Stored data entries
§
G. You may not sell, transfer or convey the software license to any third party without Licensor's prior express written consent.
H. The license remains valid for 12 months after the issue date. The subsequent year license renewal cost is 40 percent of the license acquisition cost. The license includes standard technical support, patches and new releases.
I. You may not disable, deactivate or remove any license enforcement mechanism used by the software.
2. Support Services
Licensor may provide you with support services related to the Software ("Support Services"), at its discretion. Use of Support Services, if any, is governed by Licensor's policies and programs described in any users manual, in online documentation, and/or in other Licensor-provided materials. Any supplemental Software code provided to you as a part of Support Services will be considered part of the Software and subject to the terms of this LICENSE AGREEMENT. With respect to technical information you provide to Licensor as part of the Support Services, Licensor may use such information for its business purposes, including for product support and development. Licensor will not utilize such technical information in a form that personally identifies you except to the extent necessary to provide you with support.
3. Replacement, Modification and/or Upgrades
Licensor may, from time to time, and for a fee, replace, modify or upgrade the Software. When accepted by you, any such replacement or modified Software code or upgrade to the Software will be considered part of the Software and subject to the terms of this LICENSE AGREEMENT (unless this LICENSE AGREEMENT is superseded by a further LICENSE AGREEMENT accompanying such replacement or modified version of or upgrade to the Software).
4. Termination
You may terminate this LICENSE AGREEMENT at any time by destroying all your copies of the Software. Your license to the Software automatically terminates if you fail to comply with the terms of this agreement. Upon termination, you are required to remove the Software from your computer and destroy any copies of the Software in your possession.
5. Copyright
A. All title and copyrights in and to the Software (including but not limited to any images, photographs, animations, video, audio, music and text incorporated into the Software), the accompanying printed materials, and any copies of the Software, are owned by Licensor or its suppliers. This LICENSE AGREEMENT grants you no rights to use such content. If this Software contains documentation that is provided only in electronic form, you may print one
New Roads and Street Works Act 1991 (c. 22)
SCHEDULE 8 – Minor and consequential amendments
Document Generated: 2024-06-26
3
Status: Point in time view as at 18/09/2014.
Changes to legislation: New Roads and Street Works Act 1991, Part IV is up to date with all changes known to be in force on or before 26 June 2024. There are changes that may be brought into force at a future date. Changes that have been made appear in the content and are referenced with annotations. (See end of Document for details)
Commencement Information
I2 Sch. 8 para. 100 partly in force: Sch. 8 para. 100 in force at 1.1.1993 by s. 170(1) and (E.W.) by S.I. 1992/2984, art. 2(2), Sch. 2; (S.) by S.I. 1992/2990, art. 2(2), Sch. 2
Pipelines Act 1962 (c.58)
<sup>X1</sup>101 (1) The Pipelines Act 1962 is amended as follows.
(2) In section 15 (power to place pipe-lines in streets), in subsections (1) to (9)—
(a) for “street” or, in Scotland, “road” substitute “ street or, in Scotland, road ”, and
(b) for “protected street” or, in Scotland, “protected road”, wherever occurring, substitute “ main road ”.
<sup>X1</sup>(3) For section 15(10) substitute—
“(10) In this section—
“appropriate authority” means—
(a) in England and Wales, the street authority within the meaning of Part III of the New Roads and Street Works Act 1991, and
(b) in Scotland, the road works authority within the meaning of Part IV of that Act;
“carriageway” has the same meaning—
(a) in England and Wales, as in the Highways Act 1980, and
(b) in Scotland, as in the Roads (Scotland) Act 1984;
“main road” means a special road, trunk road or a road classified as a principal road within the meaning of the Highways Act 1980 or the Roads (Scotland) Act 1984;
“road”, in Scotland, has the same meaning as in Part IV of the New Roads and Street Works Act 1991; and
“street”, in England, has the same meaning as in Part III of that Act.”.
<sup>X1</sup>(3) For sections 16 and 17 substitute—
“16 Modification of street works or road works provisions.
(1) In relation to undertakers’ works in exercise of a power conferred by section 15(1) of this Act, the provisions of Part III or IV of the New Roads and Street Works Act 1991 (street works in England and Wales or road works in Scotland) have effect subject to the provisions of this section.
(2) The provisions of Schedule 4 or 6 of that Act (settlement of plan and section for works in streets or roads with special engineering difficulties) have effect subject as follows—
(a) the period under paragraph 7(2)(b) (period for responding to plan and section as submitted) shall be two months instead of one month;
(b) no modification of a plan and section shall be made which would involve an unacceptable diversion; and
§
» **WHAT YOU NEED TO DO**: The full set of entries above has to be restated exactly.

» **EXERCISE SOLUTION**:
G. You may not sell, transfer or convey the software license to any third party without Licensor's prior express written consent.
H. The license remains valid for 12 months after the issue date. The subsequent year license renewal cost is 40 percent of the license acquisition cost. The license includes standard technical support, patches and new releases.
I. You may not disable, deactivate or remove any license enforcement mechanism used by the software.
2. Support Services
Licensor may provide you with support services related to the Software ("Support Services"), at its discretion. Use of Support Services, if any, is governed by Licensor's policies and programs described in any users manual, in online documentation, and/or in other Licensor-provided materials. Any supplemental Software code provided to you as a part of Support Services will be considered part of the Software and subject to the terms of this LICENSE AGREEMENT. With respect to technical information you provide to Licensor as part of the Support Services, Licensor may use such information for its business purposes, including for product support and development. Licensor will not utilize such technical information in a form that personally identifies you except to the extent necessary to provide you with support.
3. Replacement, Modification and/or Upgrades
Licensor may, from time to time, and for a fee, replace, modify or upgrade the Software. When accepted by you, any such replacement or modified Software code or upgrade to the Software will be considered part of the Software and subject to the terms of this LICENSE AGREEMENT (unless this LICENSE AGREEMENT is superseded by a further LICENSE AGREEMENT accompanying such replacement or modified version of or upgrade to the Software).
4. Termination
You may terminate this LICENSE AGREEMENT at any time by destroying all your copies of the Software. Your license to the Software automatically terminates if you fail to comply with the terms of this agreement. Upon termination, you are required to remove the Software from your computer and destroy any copies of the Software in your possession.
5. Copyright
A. All title and copyrights in and to the Software (including but not limited to any images, photographs, animations, video, audio, music and text incorporated into the Software), the accompanying printed materials, and any copies of the Software, are owned by Licensor or its suppliers. This LICENSE AGREEMENT grants you no rights to use such content. If this Software contains documentation that is provided only in electronic form, you may print one
New Roads and Street Works Act 1991 (c. 22)
SCHEDULE 8 – Minor and consequential amendments
Document Generated: 2024-06-26
3
Status: Point in time view as at 18/09/2014.
Changes to legislation: New Roads and Street Works Act 1991, Part IV is up to date with all changes known to be in force on or before 26 June 2024. There are changes that may be brought into force at a future date. Changes that have been made appear in the content and are referenced with annotations. (See end of Document for details)
Commencement Information
I2 Sch. 8 para. 100 partly in force: Sch. 8 para. 100 in force at 1.1.1993 by s. 170(1) and (E.W.) by S.I. 1992/2984, art. 2(2), Sch. 2; (S.) by S.I. 1992/2990, art. 2(2), Sch. 2
Pipelines Act 1962 (c.58)
<sup>X1</sup>101 (1) The Pipelines Act 1962 is amended as follows.
(2) In section 15 (power to place pipe-lines in streets), in subsections (1) to (9)—
(a) for “street” or, in Scotland, “road” substitute “ street or, in Scotland, road ”, and
(b) for “protected street” or, in Scotland, “protected road”, wherever occurring, substitute “ main road ”.
<sup>X1</sup>(3) For section 15(10) substitute—
“(10) In this section—
“appropriate authority” means—
(a) in England and Wales, the street authority within the meaning of Part III of the New Roads and Street Works Act 1991, and
(b) in Scotland, the road works authority within the meaning of Part IV of that Act;
“carriageway” has the same meaning—
(a) in England and Wales, as in the Highways Act 1980, and
(b) in Scotland, as in the Roads (Scotland) Act 1984;
“main road” means a special road, trunk road or a road classified as a principal road within the meaning of the Highways Act 1980 or the Roads (Scotland) Act 1984;
“road”, in Scotland, has the same meaning as in Part IV of the New Roads and Street Works Act 1991; and
“street”, in England, has the same meaning as in Part III of that Act.”.
<sup>X1</sup>(3) For sections 16 and 17 substitute—
“16 Modification of street works or road works provisions.
(1) In relation to undertakers’ works in exercise of a power conferred by section 15(1) of this Act, the provisions of Part III or IV of the New Roads and Street Works Act 1991 (street works in England and Wales or road works in Scotland) have effect subject to the provisions of this section.
(2) The provisions of Schedule 4 or 6 of that Act (settlement of plan and section for works in streets or roads with special engineering difficulties) have effect subject as follows—
(a) the period under paragraph 7(2)(b) (period for responding to plan and section as submitted) shall be two months instead of one month;
(b) no modification of a plan and section shall be made which would involve an unacceptable diversion; and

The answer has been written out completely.